_What you have to do_
Of all the lines in the entries below, give again exactly those starting at the line containing "Vous souhaitez organiser un évenement ou" and ending at the line containing "Pour offrir les", both ends included, and no others.

_Available records_
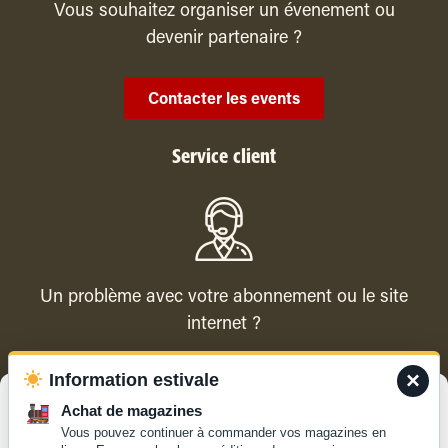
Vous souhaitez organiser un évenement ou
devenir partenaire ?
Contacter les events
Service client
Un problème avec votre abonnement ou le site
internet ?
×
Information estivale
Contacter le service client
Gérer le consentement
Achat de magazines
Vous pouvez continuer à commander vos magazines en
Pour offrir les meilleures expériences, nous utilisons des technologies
--
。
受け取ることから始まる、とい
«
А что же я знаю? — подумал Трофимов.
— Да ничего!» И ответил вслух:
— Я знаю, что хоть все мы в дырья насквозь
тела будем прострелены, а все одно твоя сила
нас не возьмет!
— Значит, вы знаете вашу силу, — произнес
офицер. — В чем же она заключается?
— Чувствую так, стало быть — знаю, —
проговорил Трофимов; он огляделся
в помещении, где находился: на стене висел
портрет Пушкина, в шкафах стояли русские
--
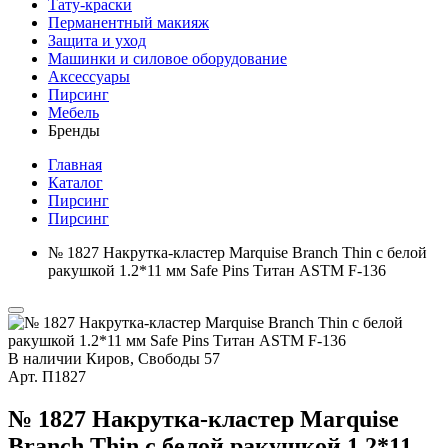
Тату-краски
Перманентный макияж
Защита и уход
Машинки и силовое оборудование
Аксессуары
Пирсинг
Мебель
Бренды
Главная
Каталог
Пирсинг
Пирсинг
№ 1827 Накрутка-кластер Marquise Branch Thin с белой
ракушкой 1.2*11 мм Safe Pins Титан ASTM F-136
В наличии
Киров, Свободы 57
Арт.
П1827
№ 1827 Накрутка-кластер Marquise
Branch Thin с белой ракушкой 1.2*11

_Output for this exercise_
Vous souhaitez organiser un évenement ou
devenir partenaire ?
Contacter les events
Service client
Un problème avec votre abonnement ou le site
internet ?
×
Information estivale
Contacter le service client
Gérer le consentement
Achat de magazines
Vous pouvez continuer à commander vos magazines en
Pour offrir les meilleures expériences, nous utilisons des technologies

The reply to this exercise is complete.